§ SUPPLIED RECORDS:

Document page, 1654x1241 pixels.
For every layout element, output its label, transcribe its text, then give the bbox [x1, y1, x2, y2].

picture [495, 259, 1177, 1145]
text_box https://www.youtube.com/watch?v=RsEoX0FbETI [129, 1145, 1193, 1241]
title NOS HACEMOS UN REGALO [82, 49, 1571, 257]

§ EXERCISE REQUIREMENTS: Can you copy the data above line for line, with nothing changed?

§ RESPONSE FOR THIS EXERCISE:
Document page, 1654x1241 pixels.
For every layout element, output its label, transcribe its text, then give the bbox [x1, y1, x2, y2].

picture [495, 259, 1177, 1145]
text_box https://www.youtube.com/watch?v=RsEoX0FbETI [129, 1145, 1193, 1241]
title NOS HACEMOS UN REGALO [82, 49, 1571, 257]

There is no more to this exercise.